See https://arxiv.org/pdf/cond-mat/0703002.pdf for the complete formula.

Parameters:
  • xi (float) – bias of target qubit

  • xj (float) – bias of neighbor qubit

  • w_max (float) – maximum frequency :math:`w_{max} = sqrt{8 E_j E_c}

  • sweetspot (float) – sweetspot [V].

  • matrix_element (float) – diagonal crosstalk matrix element

  • crosstalk_element (float) – off-diagonal crosstalk matrix element

  • d (float) – asymmetry between the two junctions of the transmon. Typically denoted as \(d\). \(d = (E_J^1 - E_J^2) / (E_J^1 + E_J^2)\).

  • resonator_freq (float) – bare resonator frequency [GHz]

  • g – readout coupling.

qibocal.protocols.flux_dependence.utils.transmon_readout_frequency_diagonal(x, w_max, d, matrix_element, sweetspot, resonator_freq, g)[source]#

Approximation to flux dependent resonator frequency without crosstalk.

The formula holds in the transmon regime Ej / Ec >> 1.

See https://arxiv.org/pdf/cond-mat/0703002.pdf for the complete formula.

Parameters:
  • x (float) – bias value

  • w_max (float) – maximum frequency :math:`w_{max} = sqrt{8 E_j E_c}

  • d (float) – d (float): asymmetry between the two junctions of the transmon.

  • element (matrix) – diagonal crosstalk matrix element

  • phase (float) – bias corresponding to zero flux (sweetspot).

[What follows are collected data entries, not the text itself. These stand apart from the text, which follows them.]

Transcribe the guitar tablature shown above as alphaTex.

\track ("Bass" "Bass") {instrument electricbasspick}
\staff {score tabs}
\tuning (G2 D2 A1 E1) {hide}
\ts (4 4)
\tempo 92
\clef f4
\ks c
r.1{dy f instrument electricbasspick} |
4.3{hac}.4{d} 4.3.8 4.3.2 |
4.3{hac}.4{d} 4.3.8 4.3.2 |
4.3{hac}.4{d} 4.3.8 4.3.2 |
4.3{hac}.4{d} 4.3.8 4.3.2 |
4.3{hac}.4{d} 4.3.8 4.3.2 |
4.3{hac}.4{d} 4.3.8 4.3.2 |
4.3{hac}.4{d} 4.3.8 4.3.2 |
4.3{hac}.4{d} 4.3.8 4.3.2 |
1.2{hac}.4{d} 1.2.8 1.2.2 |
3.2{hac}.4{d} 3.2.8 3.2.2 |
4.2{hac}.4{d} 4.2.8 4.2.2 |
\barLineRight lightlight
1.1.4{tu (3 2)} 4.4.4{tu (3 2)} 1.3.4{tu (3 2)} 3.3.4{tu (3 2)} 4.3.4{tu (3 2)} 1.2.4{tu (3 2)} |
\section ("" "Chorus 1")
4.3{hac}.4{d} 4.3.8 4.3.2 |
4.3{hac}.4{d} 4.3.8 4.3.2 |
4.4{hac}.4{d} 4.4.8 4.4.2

  • resonator_freq (float) – bare resonator frequency [GHz]

  • g – readout coupling.

qibocal.protocols.flux_dependence.utils.qubit_flux_dependence_fit_bounds(qubit_frequency: float, bias: array)[source]#

Returns bounds for qubit flux fit.

qibocal.protocols.flux_dependence.utils.resonator_flux_dependence_fit_bounds(qubit_frequency: float, bias: array, bare_resonator_frequency: float)[source]#

Returns bounds for resonator flux fit.